(WORK INSTRUCTION): In full and unchanged, set down the entries that follow, with no images.

*** EXERCISE INPUTS

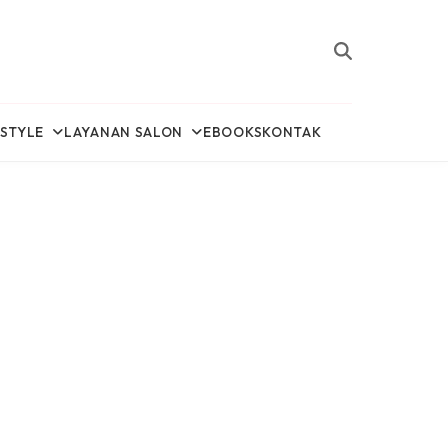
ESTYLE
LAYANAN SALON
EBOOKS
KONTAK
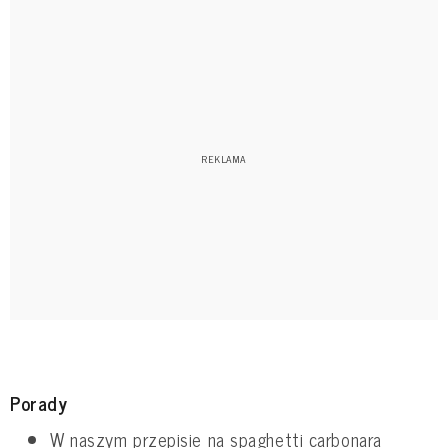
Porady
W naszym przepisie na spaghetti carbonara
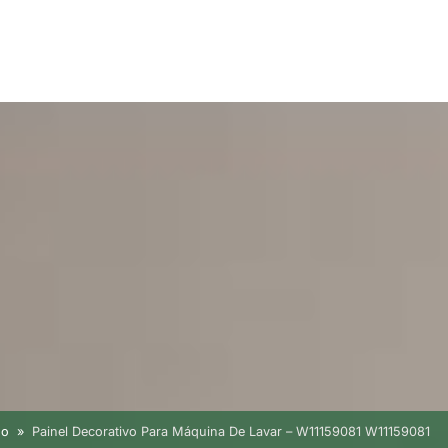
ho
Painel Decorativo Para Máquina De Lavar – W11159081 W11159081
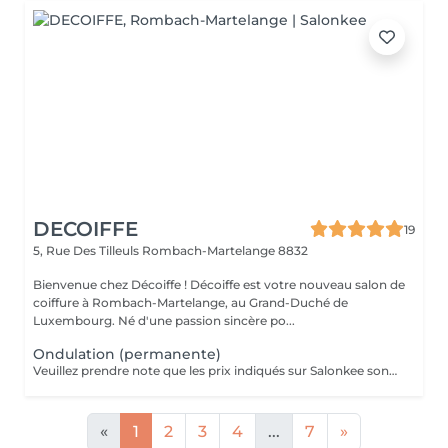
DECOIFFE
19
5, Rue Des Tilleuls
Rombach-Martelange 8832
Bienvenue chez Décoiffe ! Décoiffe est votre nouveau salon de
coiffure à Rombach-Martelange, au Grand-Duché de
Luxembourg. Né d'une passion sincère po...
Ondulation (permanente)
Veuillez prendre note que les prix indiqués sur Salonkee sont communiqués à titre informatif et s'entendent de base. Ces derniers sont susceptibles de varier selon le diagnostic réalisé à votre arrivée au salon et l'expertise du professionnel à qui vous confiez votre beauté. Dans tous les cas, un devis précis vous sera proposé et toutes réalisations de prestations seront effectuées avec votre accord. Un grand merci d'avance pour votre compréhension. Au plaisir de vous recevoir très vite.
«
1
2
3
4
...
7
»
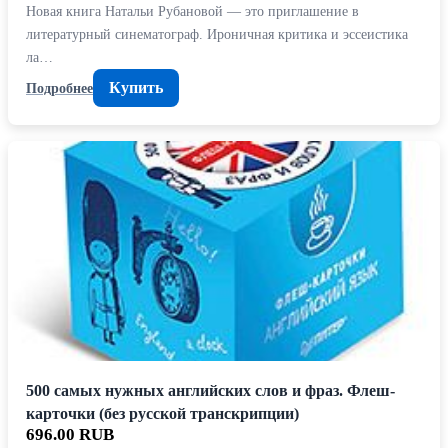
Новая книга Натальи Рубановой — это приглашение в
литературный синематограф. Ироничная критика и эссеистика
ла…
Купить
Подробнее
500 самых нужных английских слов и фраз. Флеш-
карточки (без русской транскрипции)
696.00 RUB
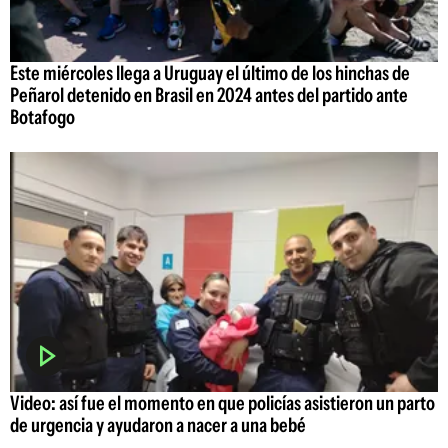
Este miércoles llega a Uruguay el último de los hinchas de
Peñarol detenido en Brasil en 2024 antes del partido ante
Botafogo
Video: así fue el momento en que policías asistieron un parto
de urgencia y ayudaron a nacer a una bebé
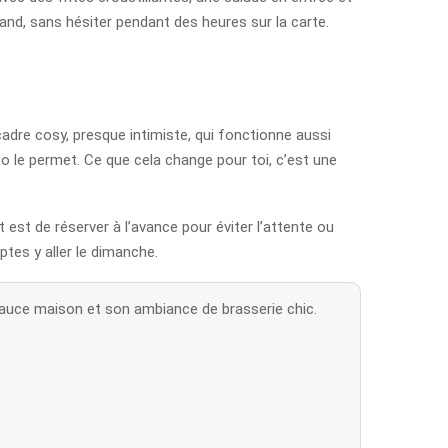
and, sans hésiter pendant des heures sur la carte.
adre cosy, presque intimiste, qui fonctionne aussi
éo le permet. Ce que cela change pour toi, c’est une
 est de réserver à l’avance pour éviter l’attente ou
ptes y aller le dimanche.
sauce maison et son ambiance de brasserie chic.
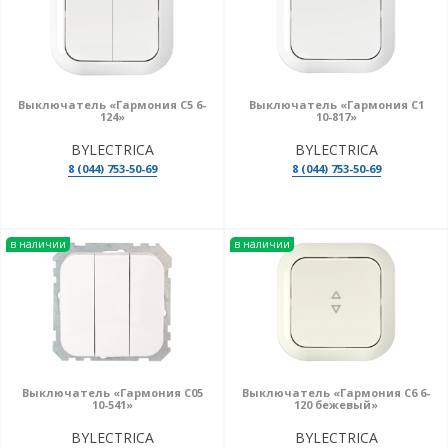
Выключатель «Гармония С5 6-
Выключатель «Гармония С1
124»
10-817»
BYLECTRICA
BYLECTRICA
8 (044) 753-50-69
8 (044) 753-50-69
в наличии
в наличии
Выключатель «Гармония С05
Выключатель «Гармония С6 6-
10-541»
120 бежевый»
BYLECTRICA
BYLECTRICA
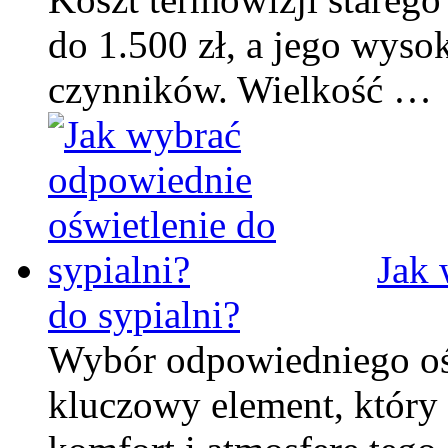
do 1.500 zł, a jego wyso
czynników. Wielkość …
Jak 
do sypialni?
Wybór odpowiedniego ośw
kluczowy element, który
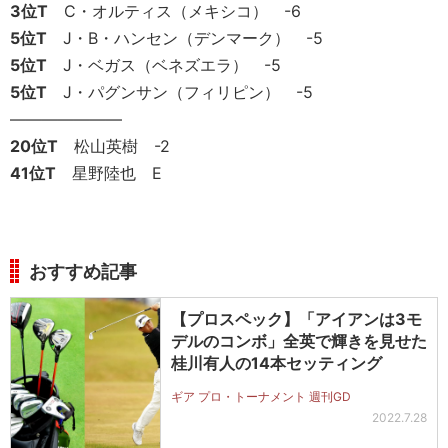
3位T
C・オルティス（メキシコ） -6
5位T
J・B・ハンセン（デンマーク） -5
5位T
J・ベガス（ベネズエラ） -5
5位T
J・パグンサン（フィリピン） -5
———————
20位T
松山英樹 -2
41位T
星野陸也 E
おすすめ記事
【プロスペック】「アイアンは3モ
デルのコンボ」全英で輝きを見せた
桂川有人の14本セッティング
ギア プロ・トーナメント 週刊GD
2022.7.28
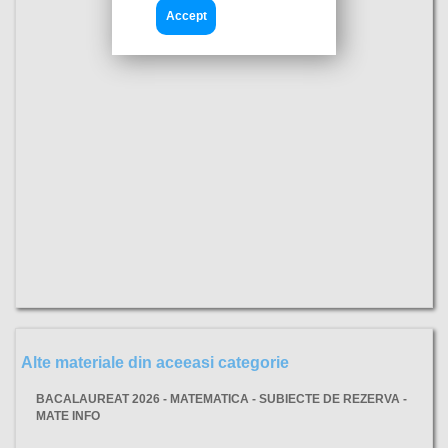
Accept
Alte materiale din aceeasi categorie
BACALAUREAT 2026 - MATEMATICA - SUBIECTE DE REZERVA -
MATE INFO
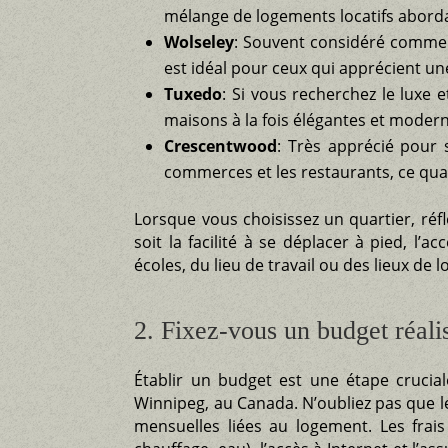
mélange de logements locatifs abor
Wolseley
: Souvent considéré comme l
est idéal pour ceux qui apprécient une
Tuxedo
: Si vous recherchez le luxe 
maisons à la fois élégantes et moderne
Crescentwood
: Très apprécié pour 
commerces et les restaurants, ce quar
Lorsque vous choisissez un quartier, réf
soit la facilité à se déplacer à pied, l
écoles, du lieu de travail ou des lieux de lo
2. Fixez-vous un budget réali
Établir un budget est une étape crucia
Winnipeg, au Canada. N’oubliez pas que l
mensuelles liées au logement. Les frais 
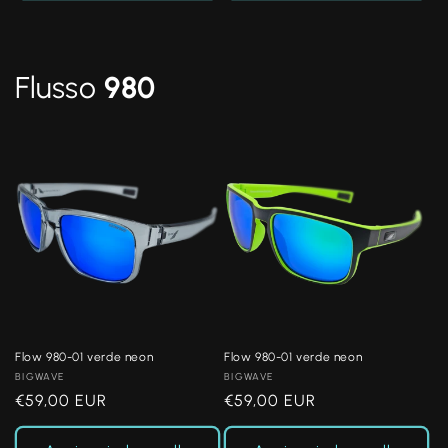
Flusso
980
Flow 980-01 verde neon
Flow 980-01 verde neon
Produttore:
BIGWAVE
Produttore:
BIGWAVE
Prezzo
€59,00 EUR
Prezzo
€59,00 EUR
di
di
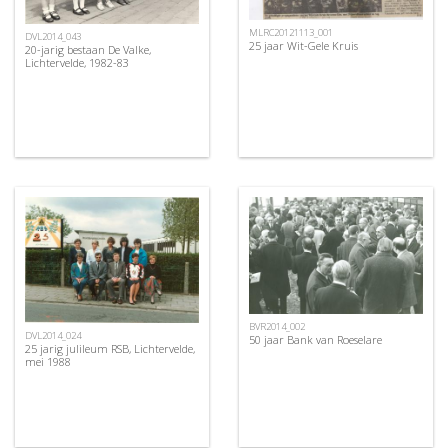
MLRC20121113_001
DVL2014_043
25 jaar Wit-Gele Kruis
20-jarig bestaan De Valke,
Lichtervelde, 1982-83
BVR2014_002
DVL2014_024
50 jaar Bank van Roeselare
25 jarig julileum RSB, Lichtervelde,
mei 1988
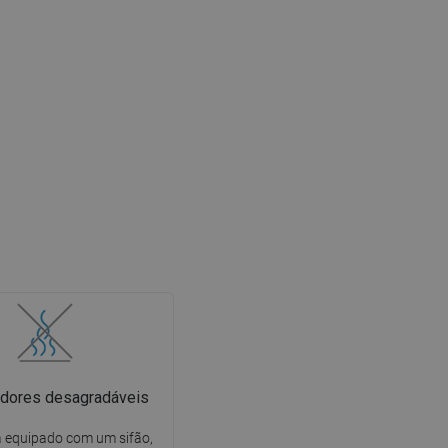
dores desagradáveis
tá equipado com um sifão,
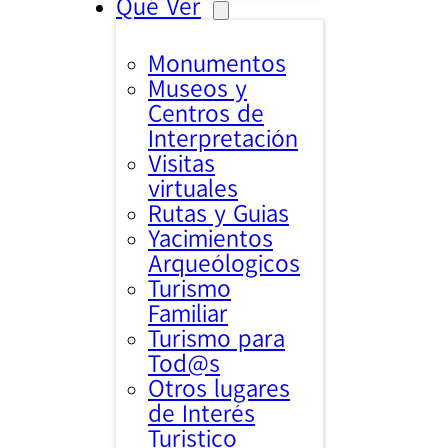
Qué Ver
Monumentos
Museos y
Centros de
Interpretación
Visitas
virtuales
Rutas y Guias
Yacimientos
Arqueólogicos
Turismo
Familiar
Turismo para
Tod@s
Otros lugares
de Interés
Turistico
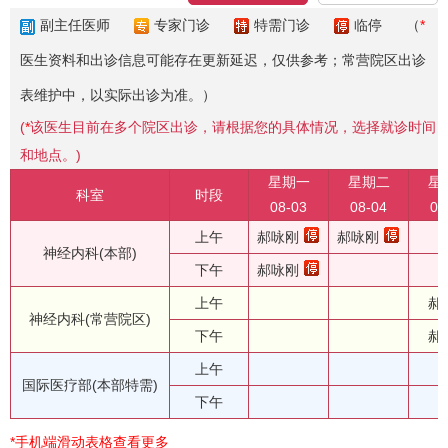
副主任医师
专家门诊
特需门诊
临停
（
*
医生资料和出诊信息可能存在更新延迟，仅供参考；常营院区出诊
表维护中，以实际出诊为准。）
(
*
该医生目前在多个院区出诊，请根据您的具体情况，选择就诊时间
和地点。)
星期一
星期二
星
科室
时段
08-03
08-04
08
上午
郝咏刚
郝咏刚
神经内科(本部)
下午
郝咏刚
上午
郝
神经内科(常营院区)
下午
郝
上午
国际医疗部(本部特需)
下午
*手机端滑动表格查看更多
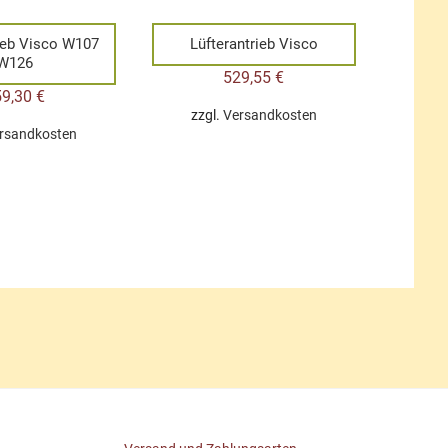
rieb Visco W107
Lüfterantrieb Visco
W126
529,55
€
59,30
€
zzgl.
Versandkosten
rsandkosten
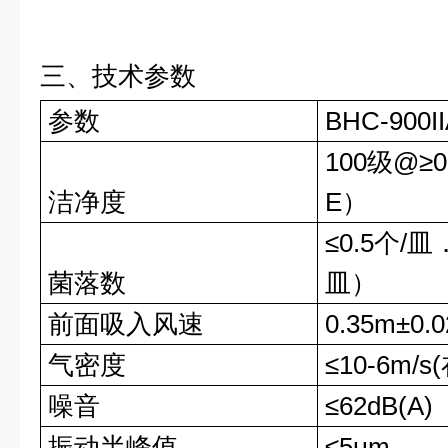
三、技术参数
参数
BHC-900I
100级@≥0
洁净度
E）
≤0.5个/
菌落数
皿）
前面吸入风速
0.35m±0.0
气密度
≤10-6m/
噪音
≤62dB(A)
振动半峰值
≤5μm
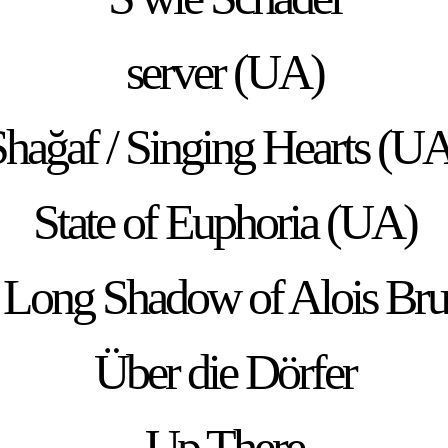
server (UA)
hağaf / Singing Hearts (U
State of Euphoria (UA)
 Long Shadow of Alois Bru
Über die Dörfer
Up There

******

(ANSWER SECTION):
ESTYLE
LAYANAN SALON
EBOOKS
KONTAK
Porady
W naszym przepisie na spaghetti carbonara
ho
Painel Decorativo Para Máquina De Lavar – W11159081 W11159081
DECOIFFE
19
5, Rue Des Tilleuls
Rombach-Martelange 8832
Bienvenue chez Décoiffe ! Décoiffe est votre nouveau salon de
coiffure à Rombach-Martelange, au Grand-Duché de
Luxembourg. Né d'une passion sincère po...
Ondulation (permanente)
Veuillez prendre note que les prix indiqués sur Salonkee sont communiqués à titre informatif et s'entendent de base. Ces derniers sont susceptibles de varier selon le diagnostic réalisé à votre arrivée au salon et l'expertise du professionnel à qui vous confiez votre beauté. Dans tous les cas, un devis précis vous sera proposé et toutes réalisations de prestations seront effectuées avec votre accord. Un grand merci d'avance pour votre compréhension. Au plaisir de vous recevoir très vite.
«
1
2
3
4
...
7
»
Новая книга Натальи Рубановой — это приглашение в
литературный синематограф. Ироничная критика и эссеистика
ла…
Купить
Подробнее
500 самых нужных английских слов и фраз. Флеш-
карточки (без русской транскрипции)
696.00 RUB
Este miércoles llega a Uruguay el último de los hinchas de
Peñarol detenido en Brasil en 2024 antes del partido ante
Botafogo
Video: así fue el momento en que policías asistieron un parto
de urgencia y ayudaron a nacer a una bebé
and, sans hésiter pendant des heures sur la carte.
adre cosy, presque intimiste, qui fonctionne aussi
éo le permet. Ce que cela change pour toi, c’est une
 est de réserver à l’avance pour éviter l’attente ou
ptes y aller le dimanche.
sauce maison et son ambiance de brasserie chic.
Выключатель «Гармония С5 6-
Выключатель «Гармония С1
124»
10-817»
BYLECTRICA
BYLECTRICA
8 (044) 753-50-69
8 (044) 753-50-69
в наличии
в наличии
Выключатель «Гармония С05
Выключатель «Гармония С6 6-
10-541»
120 бежевый»
BYLECTRICA
BYLECTRICA
do 1.500 zł, a jego wyso
czynników. Wielkość …
Jak 
do sypialni?
Wybór odpowiedniego ośw
kluczowy element, który
3位T
C・オルティス（メキシコ） -6
5位T
J・B・ハンセン（デンマーク） -5
5位T
J・ベガス（ベネズエラ） -5
5位T
J・パグンサン（フィリピン） -5
———————
20位T
松山英樹 -2
41位T
星野陸也 E
おすすめ記事
【プロスペック】「アイアンは3モ
デルのコンボ」全英で輝きを見せた
桂川有人の14本セッティング
ギア プロ・トーナメント 週刊GD
2022.7.28
Accept
Alte materiale din aceeasi categorie
BACALAUREAT 2026 - MATEMATICA - SUBIECTE DE REZERVA -
MATE INFO
mélange de logements locatifs abor
Wolseley
: Souvent considéré comme l
est idéal pour ceux qui apprécient une
Tuxedo
: Si vous recherchez le luxe 
maisons à la fois élégantes et moderne
Crescentwood
: Très apprécié pour 
commerces et les restaurants, ce quar
Lorsque vous choisissez un quartier, réf
soit la facilité à se déplacer à pied, l
écoles, du lieu de travail ou des lieux de lo
2. Fixez-vous un budget réali
Établir un budget est une étape crucia
Winnipeg, au Canada. N’oubliez pas que l
mensuelles liées au logement. Les frais 
Flusso
980
Flow 980-01 verde neon
Flow 980-01 verde neon
Produttore:
BIGWAVE
Produttore:
BIGWAVE
Prezzo
€59,00 EUR
Prezzo
€59,00 EUR
di
di
MLRC20121113_001
DVL2014_043
25 jaar Wit-Gele Kruis
20-jarig bestaan De Valke,
Lichtervelde, 1982-83
BVR2014_002
DVL2014_024
50 jaar Bank van Roeselare
25 jarig julileum RSB, Lichtervelde,
mei 1988
dores desagradáveis
tá equipado com um sifão,
Qué Ver
Monumentos
Museos y
Centros de
Interpretación
Visitas
virtuales
Rutas y Guias
Yacimientos
Arqueólogicos
Turismo
Familiar
Turismo para
Tod@s
Otros lugares
de Interés
Turistico
副主任医师
专家门诊
特需门诊
临停
（
*
医生资料和出诊信息可能存在更新延迟，仅供参考；常营院区出诊
表维护中，以实际出诊为准。）
(
*
该医生目前在多个院区出诊，请根据您的具体情况，选择就诊时间
和地点。)
星期一
星期二
星
科室
时段
08-03
08-04
08
上午
郝咏刚
郝咏刚
神经内科(本部)
下午
郝咏刚
上午
郝
神经内科(常营院区)
下午
郝
上午
国际医疗部(本部特需)
下午
*手机端滑动表格查看更多
rieb Visco W107
Lüfterantrieb Visco
W126
529,55
€
59,30
€
zzgl.
Versandkosten
rsandkosten
三、技术参数
参数
BHC-900I
100级@≥0
洁净度
E）
≤0.5个/
菌落数
皿）
前面吸入风速
0.35m±0.0
气密度
≤10-6m/
噪音
≤62dB(A)
振动半峰值
≤5μm
server (UA)
hağaf / Singing Hearts (U
State of Euphoria (UA)
 Long Shadow of Alois Bru
Über die Dörfer
Up There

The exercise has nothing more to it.